Here, Hrapczynski asserts that the Employment Agreement is a procedurally unconscionable solely because it is a contract of adhesion. Hrapczynski's situation, however, is nothing like that of the plaintiffs in Nino or Alexander who were at an extreme disadvantage in bargaining power. Hrapczynski is a “highly accomplished executive management professional with decades of experience in building, directing, and leading the implementation of SAP solutions.” Compl. at 1, who was hired at Bristlecone to “provide[] executive oversight over the implementation of enterprise-wide SAP solutions, ” id. ¶ 23. At hiring, Hrapczynski possessed specialized skills that he was highly compensated for with a $150,000 salary, plus the opportunity to earn an annual discretionary bonus of $30,000.

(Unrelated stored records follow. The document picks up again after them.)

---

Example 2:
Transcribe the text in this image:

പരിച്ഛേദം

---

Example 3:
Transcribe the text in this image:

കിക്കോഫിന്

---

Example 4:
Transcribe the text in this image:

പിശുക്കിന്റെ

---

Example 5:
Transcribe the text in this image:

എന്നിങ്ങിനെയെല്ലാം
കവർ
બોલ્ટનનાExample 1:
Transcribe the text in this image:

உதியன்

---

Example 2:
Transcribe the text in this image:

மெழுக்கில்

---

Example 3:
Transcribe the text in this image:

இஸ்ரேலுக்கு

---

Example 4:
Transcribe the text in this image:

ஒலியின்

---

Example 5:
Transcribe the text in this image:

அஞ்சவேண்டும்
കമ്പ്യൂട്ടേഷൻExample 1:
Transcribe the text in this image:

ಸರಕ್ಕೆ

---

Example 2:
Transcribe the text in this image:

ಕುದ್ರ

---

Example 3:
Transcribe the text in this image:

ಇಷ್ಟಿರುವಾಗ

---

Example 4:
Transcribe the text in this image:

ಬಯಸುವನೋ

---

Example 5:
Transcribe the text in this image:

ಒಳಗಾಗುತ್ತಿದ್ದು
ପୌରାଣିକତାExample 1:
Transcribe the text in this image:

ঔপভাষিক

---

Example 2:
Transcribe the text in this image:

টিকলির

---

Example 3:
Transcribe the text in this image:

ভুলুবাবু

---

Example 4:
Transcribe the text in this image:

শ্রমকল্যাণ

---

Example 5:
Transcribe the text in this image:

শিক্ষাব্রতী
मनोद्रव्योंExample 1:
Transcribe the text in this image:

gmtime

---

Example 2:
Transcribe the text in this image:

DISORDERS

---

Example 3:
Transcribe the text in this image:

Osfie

Hrapczynski does not claim that he failed to read the two-page Employment Agreement or failed to see the arbitration provision clearly printed in standard-size font on the first page of the contract. Nor does Hrapczynski argue that he was coerced into signing the Employment Agreement. Moreover, Hrapczynski does not argue that he tried and was denied the opportunity to negotiate the contract. Hrapczynski did not lack a meaningful choice in accepting the
Employment Agreement. Therefore, the arbitration provision is not procedurally unconscionable. Hrapczynski cannot succeed on his argument that the arbitration agreement is unenforceable because it is unconscionable.

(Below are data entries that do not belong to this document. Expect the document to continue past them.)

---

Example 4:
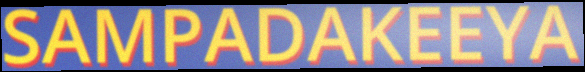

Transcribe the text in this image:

SAMPADAKEEYA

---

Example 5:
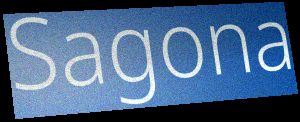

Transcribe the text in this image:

Sagona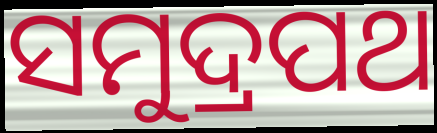
ସମୁଦ୍ରପଥ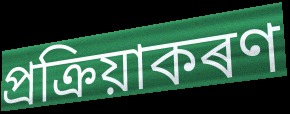
প্ৰক্ৰিয়াকৰণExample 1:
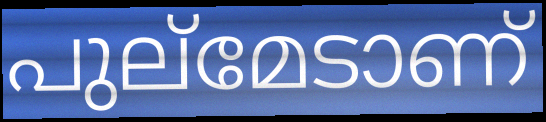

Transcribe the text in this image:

പുല്മേടാണ്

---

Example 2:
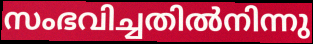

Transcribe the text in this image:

സംഭവിച്ചതിൽനിന്നു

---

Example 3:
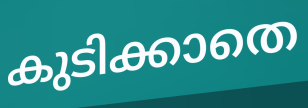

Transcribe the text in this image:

കുടിക്കാതെ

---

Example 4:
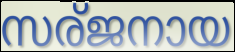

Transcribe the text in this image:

സര്ജനായ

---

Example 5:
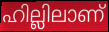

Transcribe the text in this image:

ഹില്ലിലാണ്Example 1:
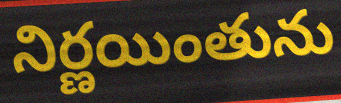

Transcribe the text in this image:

నిర్ణయింతును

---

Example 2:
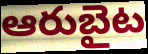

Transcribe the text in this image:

ఆరుబైట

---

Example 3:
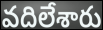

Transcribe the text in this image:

వదిలేశారు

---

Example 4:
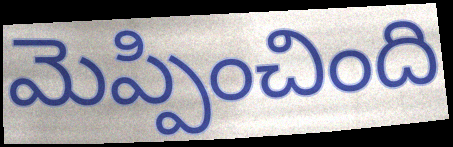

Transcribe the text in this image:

మెప్పించింది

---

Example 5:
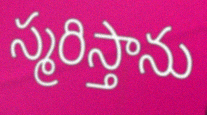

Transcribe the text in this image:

స్మరిస్తానుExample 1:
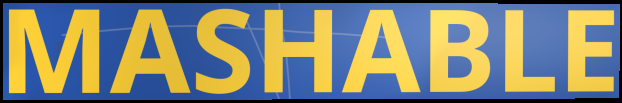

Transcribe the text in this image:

MASHABLE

“To prove unconscionability under Pennsylvania law, a party must show that the contract was both substantively and procedurally unconscionable.” Quilloin, 673 F.3d at 230. Because the arbitration agreement is not procedurally unconscionable, it is unnecessary to determine whether the forum provision or other features of the arbitration provision are substantively unconscionable. See Zimmer, 523 F.3d at 230 (“Because we have concluded that the arbitration agreement here was not procedurally unconscionable and reverse on that basis, we need not decide whether the District Court's decision as to substantive unconscionability was correct.”)
IV. CONCLUSION
I will grant Bristlecone's motion to compel arbitration and to dismiss the Complaint because the arbitration agreement is valid and enforceable.

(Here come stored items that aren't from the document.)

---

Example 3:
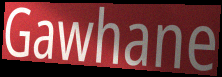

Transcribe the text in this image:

Gawhane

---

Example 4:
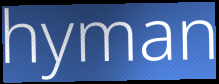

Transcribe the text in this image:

hyman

The Federal Arbitration Act “affords a district court no discretion to dismiss a case where one of the parties applies for a stay pending arbitration.” Lloyd v. HOVENSA, LLC., 369 F.3d 263, 269 (3d Cir. 2004). Because neither of the parties request a stay, I will dismiss the action. See Hutt v. Xpressbet, LLC, No. 20-494, 2020 WL 2793920, at *7 (E.D. Pa. May 29, 2020) (granting motion to compel arbitration and dismissing action because no party requested a stay); Magee v. Francesca's Holding Corp., No. 17-565, 2020 WL 3169518, at *11 (D.N.J. June 15, 2020) (same); Jones v. Judge Tech. Servs. Inc., No. 11-6910, 2014 WL 3887733, at *8 n.5 (E.D. Pa. Aug. 7, 2014) (same).